A taste:
Obama complains of having to clean up what he charmingly calls "somebody else's mess." Obama took office during a stomach-churning financial crisis, and he now brags, "We've rescued our economy from catastrophe." Who's "we"? When then‑Treasury Secretary Henry Paulson and Federal Reserve Chairman Ben Bernanke confronted Bush with the magnitude of the crisis last fall, he told them to do anything necessary to fight it.
Bush's support of the ideologically uncongenial TARP legislation, together with Bernanke's expansive actions at the Fed, rescued the system. But Obama takes the credit, while pretending Bush heedlessly let the economy burn - a tack that is in equal measures petty and dishonest.

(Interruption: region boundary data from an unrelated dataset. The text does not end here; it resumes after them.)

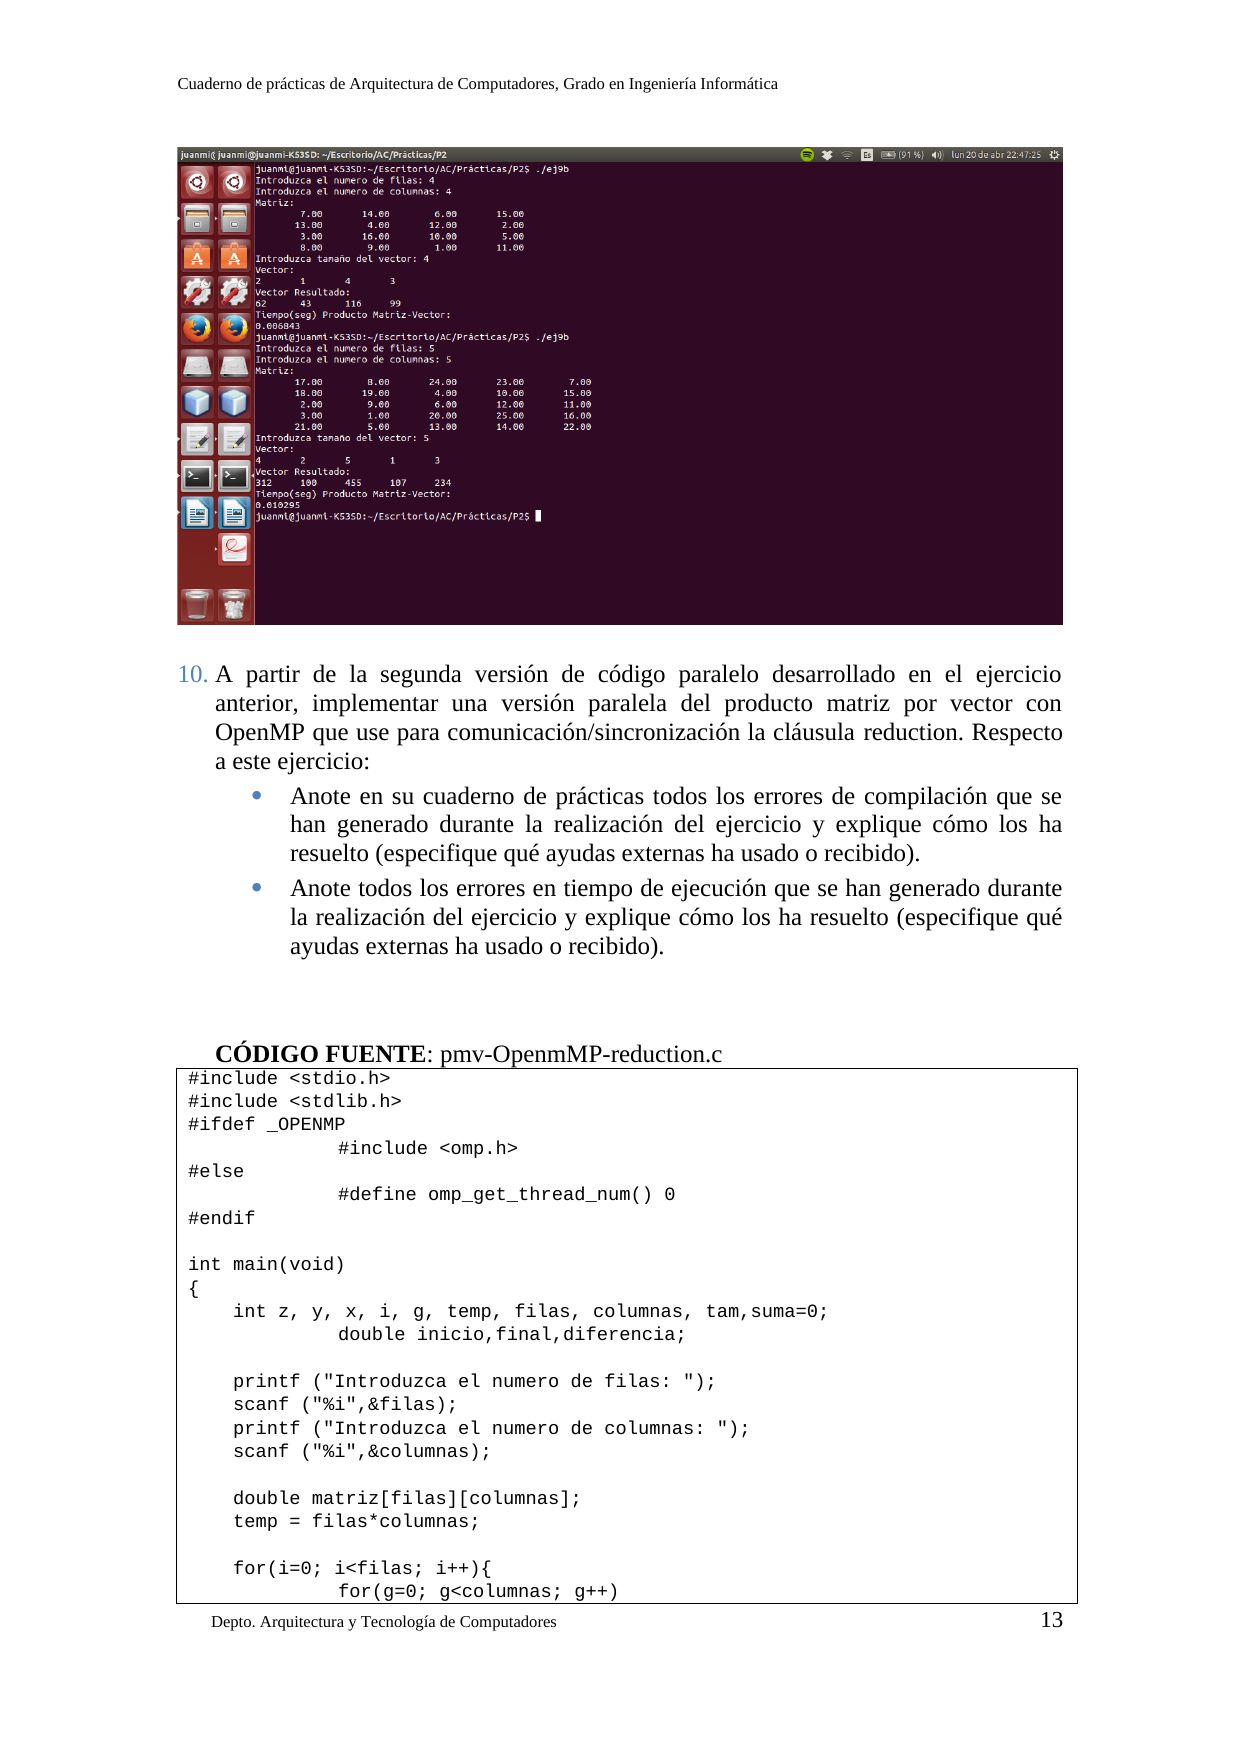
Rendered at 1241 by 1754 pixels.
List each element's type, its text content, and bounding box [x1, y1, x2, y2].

picture [177, 147, 1063, 625]
list A partir de la segunda versión de código paralelo desarrollado en el ejercicio anterior, implementar una versión paralela del producto matriz por vector con OpenMP que use para comunicación/sincronización la cláusula reduction. Respecto a este ejercicio: [177, 659, 1063, 774]
list Anote en su cuaderno de prácticas todos los errores de compilación que se han generado durante la realización del ejercicio y explique cómo los ha resuelto (especifique qué ayudas externas ha usado o recibido). [252, 781, 1063, 867]
table_header #include <stdio.h> #include <stdlib.h> #ifdef _OPENMP #include <omp.h> #else #define omp_get_thread_num() 0 #endif int main(void) { int z, y, x, i, g, temp, filas, columnas, tam,suma=0; double inicio,final,diferencia; printf ("Introduzca el numero de filas: "); scanf ("%i",&filas); printf ("Introduzca el numero de columnas: "); scanf ("%i",&columnas); double matriz[filas][columnas]; temp = filas*columnas; for(i=0; i<filas; i++){ for(g=0; g<columnas; g++) [177, 1069, 1077, 1603]
text CÓDIGO FUENTE: pmv-OpenmMP-reduction.c [215, 1039, 1063, 1067]
list Anote todos los errores en tiempo de ejecución que se han generado durante la realización del ejercicio y explique cómo los ha resuelto (especifique qué ayudas externas ha usado o recibido). [252, 873, 1063, 959]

Obama also blames Bush for the deficit, now at $1.4 trillion. Whatever his own profligacy, Bush didn't compel Obama to spend money nearly as fast as it could be printed, or to roughly double the projected debt over the next decade. Obama's motto apparently is, "Stop Bush - before he makes me spend again!"

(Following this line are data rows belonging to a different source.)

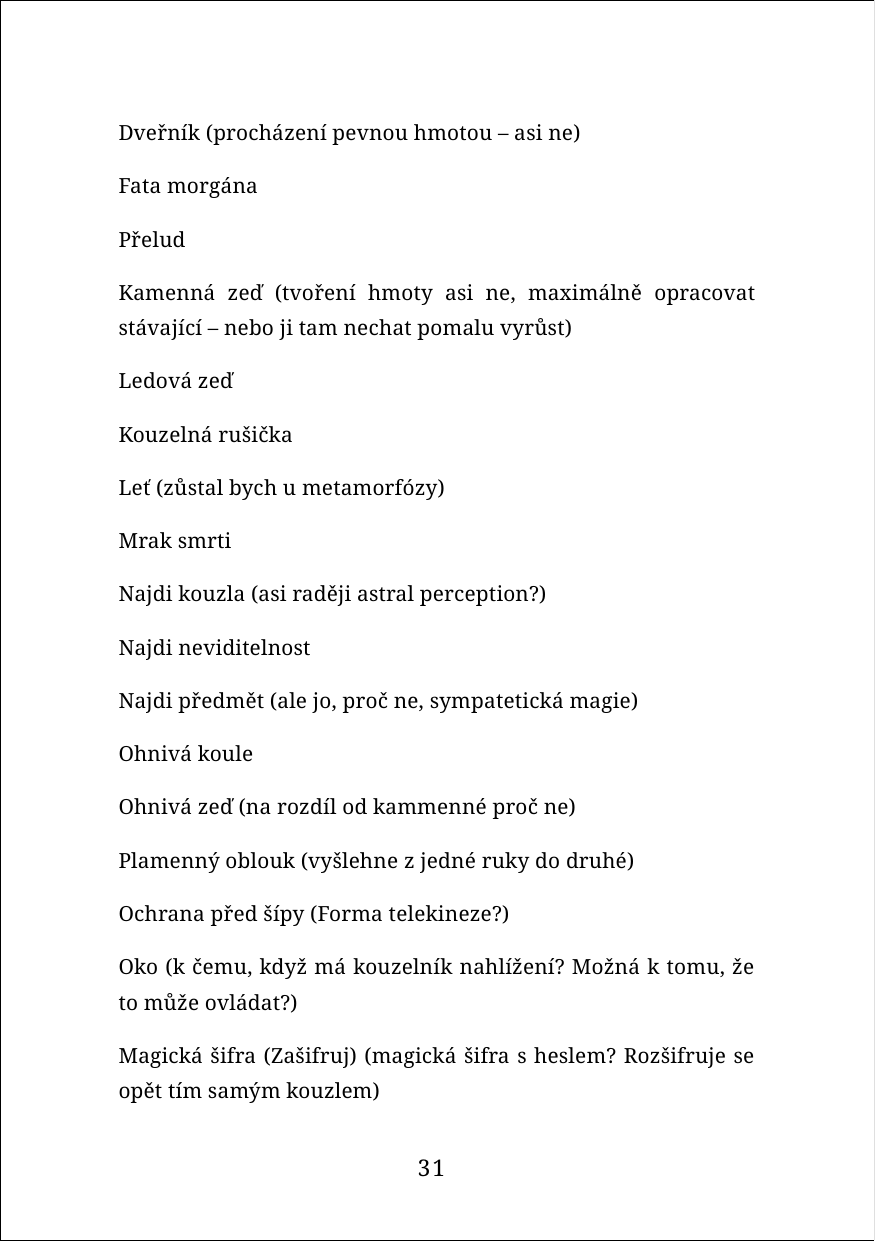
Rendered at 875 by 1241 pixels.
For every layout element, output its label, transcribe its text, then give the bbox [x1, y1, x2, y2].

text Najdi neviditelnost [118, 633, 756, 661]
text Oko (k čemu, když má kouzelník nahlížení? Možná k tomu, že to může ovládat?) [118, 952, 756, 1016]
text Magická šifra (Zašifruj) (magická šifra s heslem? Rozšifruje se opět tím samým kouzlem) [118, 1041, 756, 1105]
text Ledová zeď [118, 367, 756, 395]
text Přelud [118, 225, 756, 253]
text Leť (zůstal bych u metamorfózy) [118, 473, 756, 502]
text Najdi předmět (ale jo, proč ne, sympatetická magie) [118, 686, 756, 714]
text Mrak smrti [118, 526, 756, 555]
text Ochrana před šípy (Forma telekineze?) [118, 899, 756, 927]
text Ohnivá koule [118, 739, 756, 768]
text Kamenná zeď (tvoření hmoty asi ne, maximálně opracovat stávající – nebo ji tam nechat pomalu vyrůst) [118, 278, 756, 342]
text Kouzelná rušička [118, 420, 756, 448]
text Ohnivá zeď (na rozdíl od kammenné proč ne) [118, 792, 756, 821]
text Plamenný oblouk (vyšlehne z jedné ruky do druhé) [118, 846, 756, 874]
text Fata morgána [118, 171, 756, 200]
text Najdi kouzla (asi raději astral perception?) [118, 579, 756, 608]
text Dveřník (procházení pevnou hmotou – asi ne) [118, 118, 756, 147]
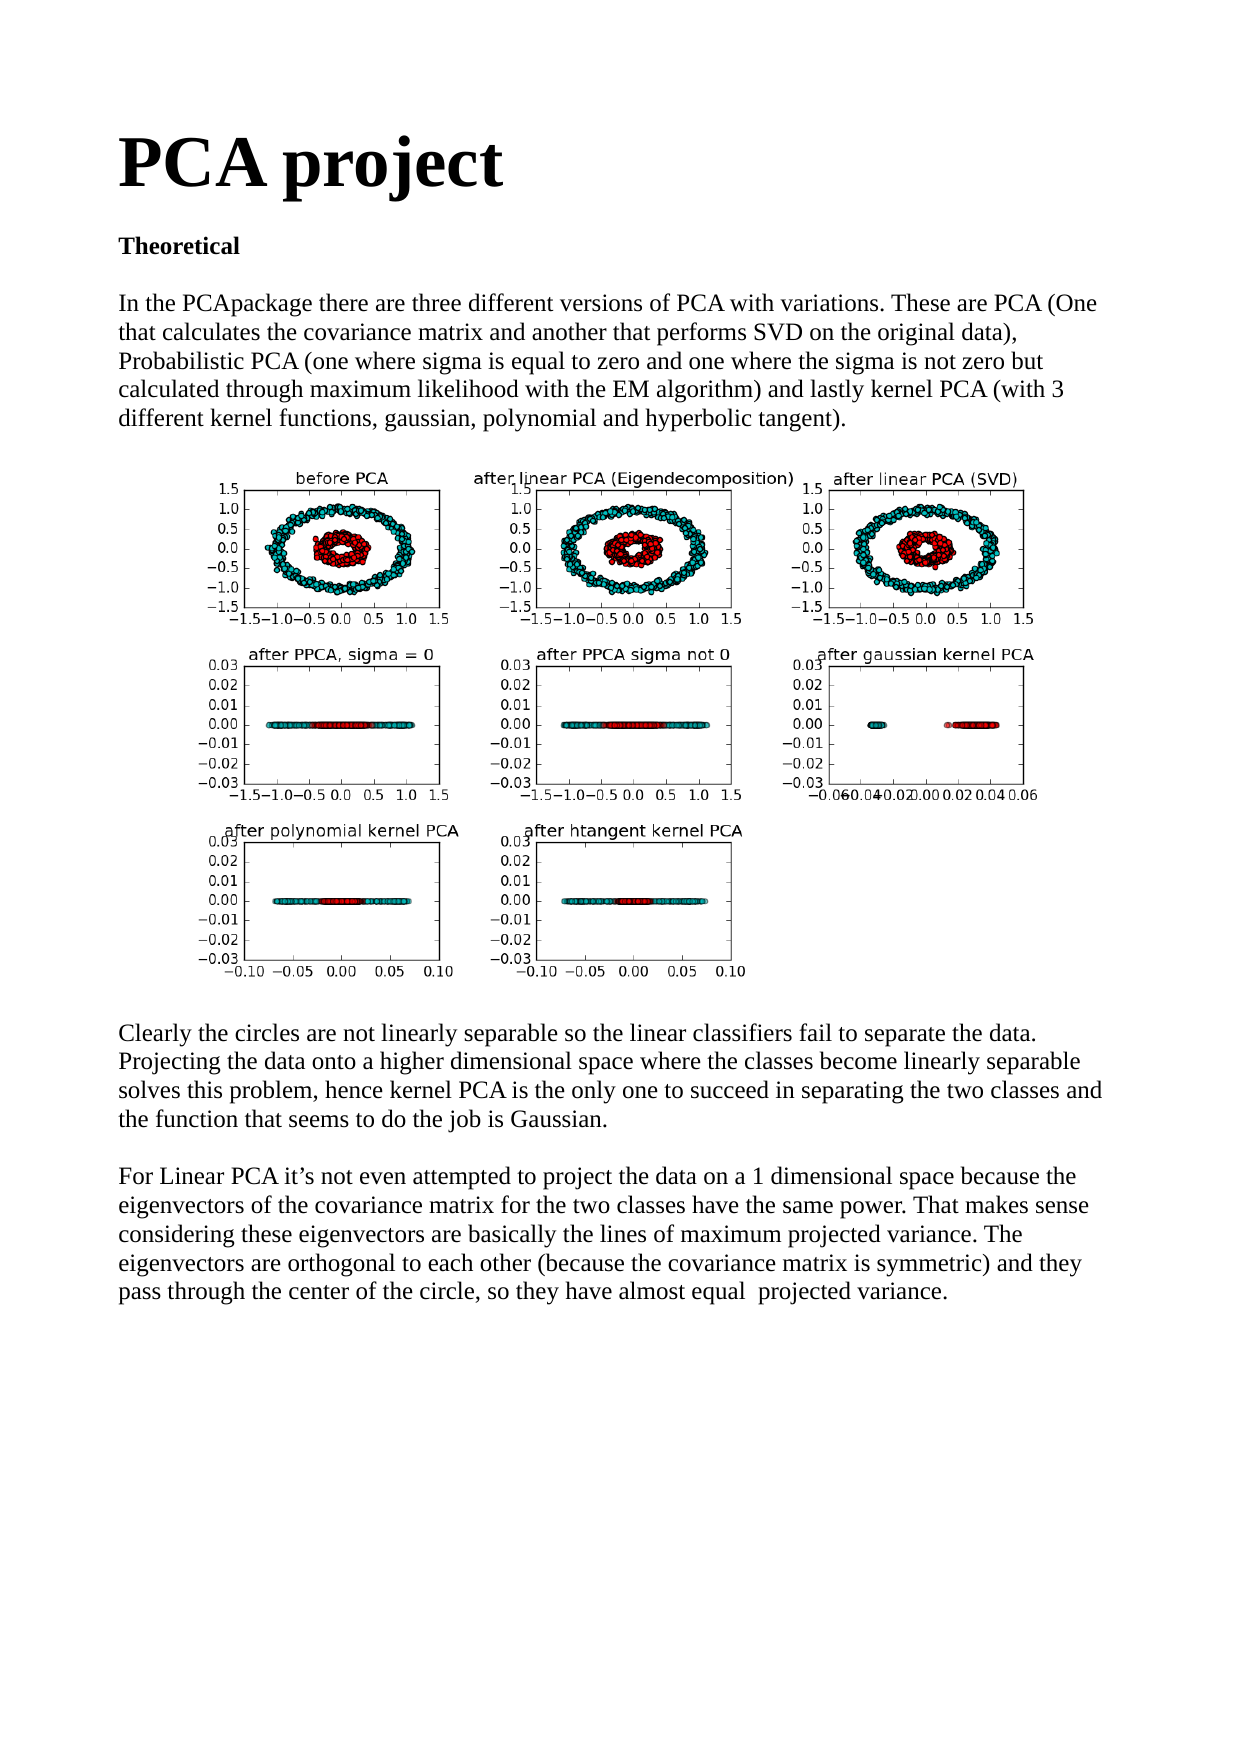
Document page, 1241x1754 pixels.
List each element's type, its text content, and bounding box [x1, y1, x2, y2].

text For Linear PCA it’s not even attempted to project the data on a 1 dimensional space because the eigenvectors of the covariance matrix for the two classes have the same power. That makes sense considering these eigenvectors are basically the lines of maximum projected variance. The eigenvectors are orthogonal to each other (because the covariance matrix is symmetric) and they pass through the center of the circle, so they have almost equal projected variance. [118, 1161, 1122, 1305]
text Theoretical [118, 231, 1122, 259]
picture [118, 432, 1123, 1018]
text In the PCApackage there are three different versions of PCA with variations. These are PCA (One that calculates the covariance matrix and another that performs SVD on the original data), Probabilistic PCA (one where sigma is equal to zero and one where the sigma is not zero but calculated through maximum likelihood with the EM algorithm) and lastly kernel PCA (with 3 different kernel functions, gaussian, polynomial and hyperbolic tangent). [118, 288, 1122, 432]
text PCA project [118, 118, 1122, 202]
text Clearly the circles are not linearly separable so the linear classifiers fail to separate the data. Projecting the data onto a higher dimensional space where the classes become linearly separable solves this problem, hence kernel PCA is the only one to succeed in separating the two classes and the function that seems to do the job is Gaussian. [118, 1018, 1122, 1133]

In international forums, Obama acts as if Bush were the former president of another country, or a disgraced former leader ousted in a coup. No calumny is too much to heap on him, and no defense is ever offered. Obama might at least avoid implicitly accusing his predecessor of war crimes. He might at least credit his predecessor's, and his country's, good intentions in toppling Saddam Hussein and promoting democracy in the Middle East. No, he's incapable of it.
Obama should be grateful that Bush ordered the surge in Iraq against Obama's opposition. If he hadn't, Obama likely would have - on top of everything else - inherited a strategically central Middle Eastern country in full-scale civil war. Does Obama express any appreciation, or any humility about his own mistaken call? Of course not.